### Document layout detection data:

━━━━━━━━━━━━━━━━

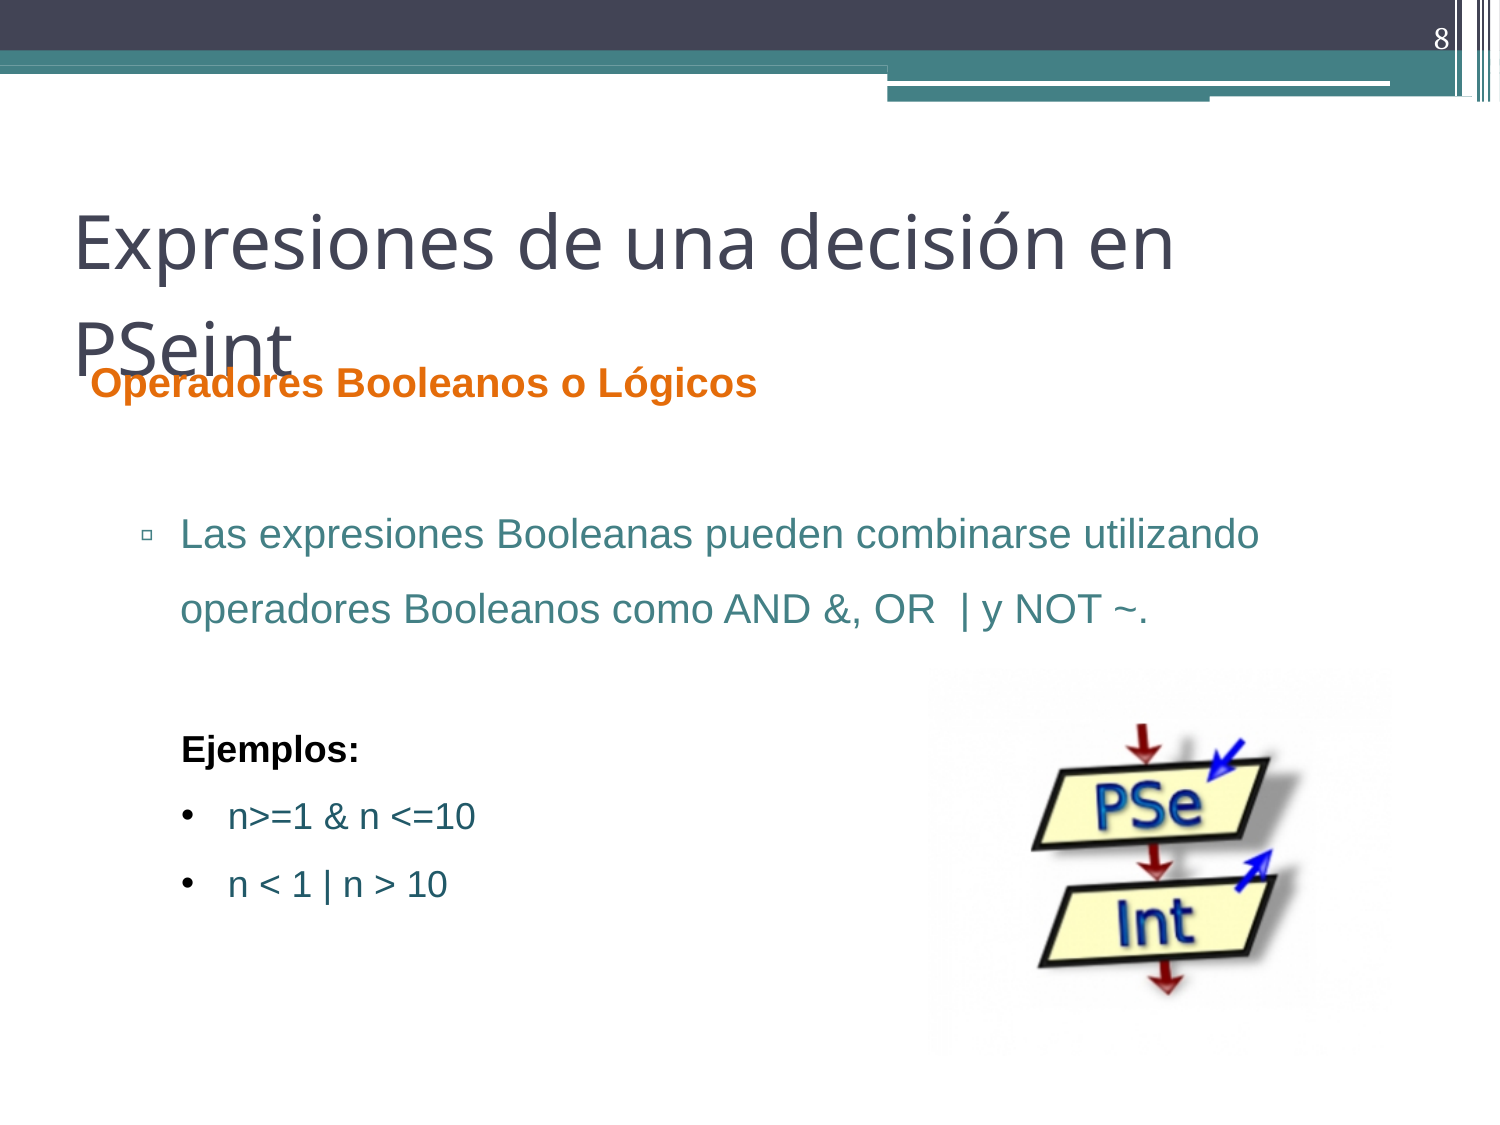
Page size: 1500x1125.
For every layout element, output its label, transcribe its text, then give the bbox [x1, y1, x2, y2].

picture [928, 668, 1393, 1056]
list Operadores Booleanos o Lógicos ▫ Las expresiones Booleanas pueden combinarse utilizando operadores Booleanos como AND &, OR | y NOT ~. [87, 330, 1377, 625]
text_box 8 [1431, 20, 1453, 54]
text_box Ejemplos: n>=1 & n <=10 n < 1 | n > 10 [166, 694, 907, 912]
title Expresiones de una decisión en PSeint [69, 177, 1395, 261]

━━━━━━━━━━━━━━━━

### Task directions:
Retype each line above exactly. Leave the images out.

### Response:
Page size: 1500x1125.
For every layout element, output its label, transcribe its text, then give the bbox [x1, y1, x2, y2].

picture [928, 668, 1393, 1056]
list Operadores Booleanos o Lógicos ▫ Las expresiones Booleanas pueden combinarse utilizando operadores Booleanos como AND &, OR | y NOT ~. [87, 330, 1377, 625]
text_box 8 [1431, 20, 1453, 54]
text_box Ejemplos: n>=1 & n <=10 n < 1 | n > 10 [166, 694, 907, 912]
title Expresiones de una decisión en PSeint [69, 177, 1395, 261]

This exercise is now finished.